Удобна была для нас и территориальная близость гимназии. Серьезным препятствием служила высокая оплата за учение – 150 рублей в год в первых трех классах и 200 рублей в последующих. Плата в казенных учебных гимназиях была 60 руб. в год. Контингент учащихся гимназии состоял из детей хорошо оплачиваемых на службе интеллигентов или просто богатых культурных людей. Николай Арнольдович получал тогда зарплату 200 рублей в месяц и, чтобы оплатить годовое обучение Оли в четвертом классе, приходилось отдавать месячный оклад. А когда через два года в ту же гимназию поступила Нина, то мы за двух платили почти два месячных оклада. Кроме того, дети получали в гимназии горячие завтраки, очень хорошие, но дорогие. Девиз «все для детей» был у нас всегда решающим в вопросах их здоровья и образования. Кроме того неизменно шло обучение детей музыке и двум иностранным языкам. Оля была очень способна к музыке, преподаватели говорили о Консерватории. Я никогда не забуду, как хорошо звучала в ее исполнении «Лунная соната» Бетховена. Нина проявляла исключительную одаренность в изучении языков. В детстве, до революции она свободно говорила на двух иностранных языках. Английским она занималась после революции. Николай Арнольдович был недоволен, что все, что он зарабатывал, я тратила на детей. Ему хотелось, чтобы я была хорошо одета, имела хорошие вещи. «Посмотри кругом, – говорил он мне, – как у детей, когда они вырастают, мало развито чувство благодарности и как плохо они обычно относятся к родителям». Такие речи я часто слышала и от других людей. У меня всегда был один ответ: «Я своим детям дам все, что могу, и ничего не буду ждать в обмен».

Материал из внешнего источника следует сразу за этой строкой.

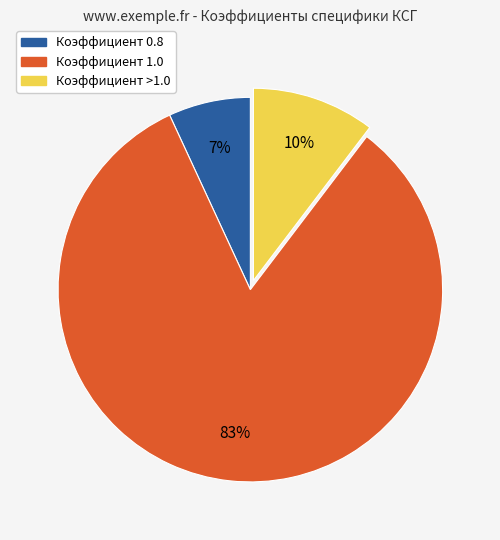

To the nearest percent, what is the average slice percentage?

33%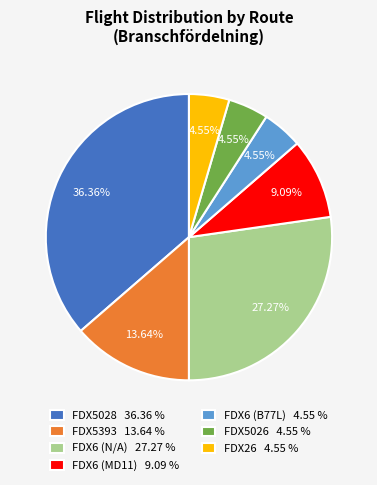

Which has a higher value, FDX6 (N/A) 27.27 % or FDX6 (B77L) 4.55 %?

FDX6 (N/A) 27.27 %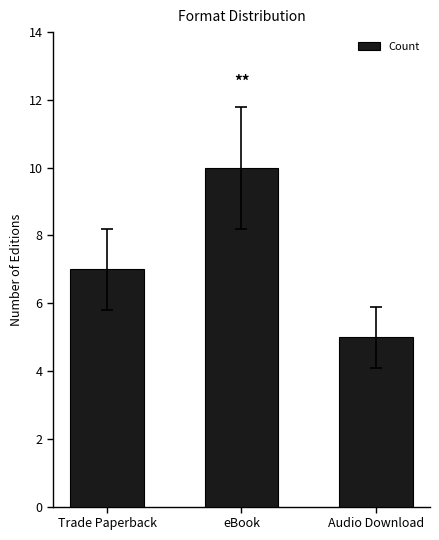

What position from the right is Trade Paperback?

3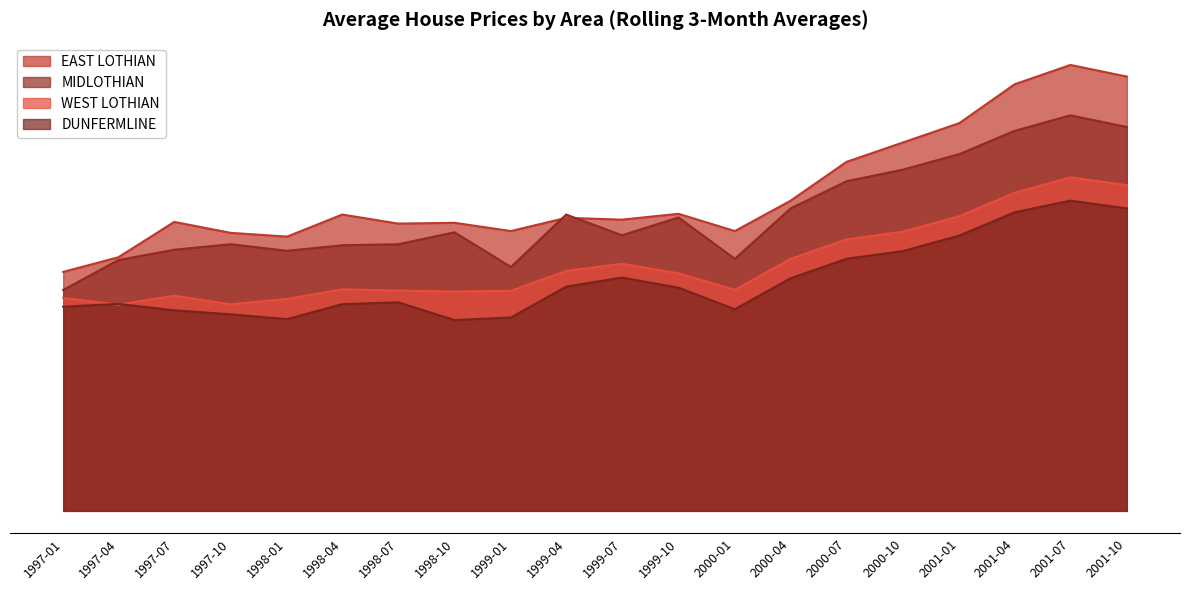

At which category is the sum across all series the highest?

2001-07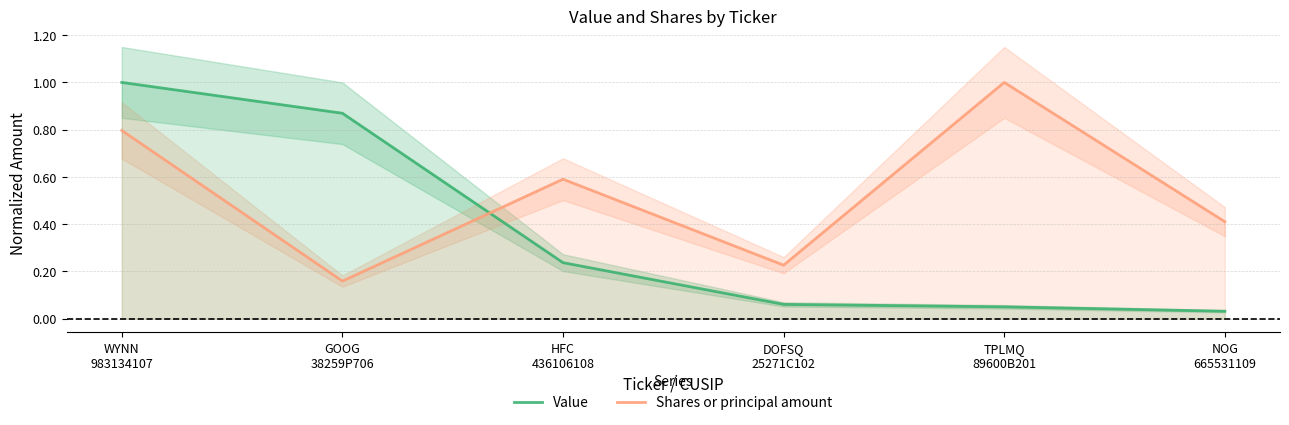

Is it true that Shares or principal amount equals 0.4 at NOG
665531109?

True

Этот период вспоминается мне как один из самых светлых в моей жизни. Созданная мною семья жила в атмосфере взаимного уважения и любви. Не помню, чтобы я когда-нибудь, рассердившись, повысила голос или произнесла бранное слово по отношению к детям или прислуге, не говоря уже о муже. К прислугам у меня было особое отношение. Я считала их членами семьи, и моя забота распространялась на всю их жизнь. Нечего говорить о питании – они имели все наравне с нами. В моем хозяйстве всего было вдоволь, ничто не запиралось и не контролировалось. Но был период, когда Ядвига плохо себя чувствовала, недомогала. Я устроила ей дополнительное питание – бутылку молока в день. Также внимательна я была и к няне. Ревнивой Фране казалось, что дети любят веселую, молодую Ядвягу больше, чем ее. Она приходила ко мне ябедничать: «Ядвига утром мажет себе булку маслом», – докладывала она. «Очень хорошо, а почему же вы не мажете, масло покупается для всех». Я смеялась в душе, дело было в том, что сама няня не любила масла. Другой раз она высказала недовольство, что Ядвига угощает своих гостей вареньем. Я опять ответила, что «пускай угощает, варенья у нас много, на всех хватит».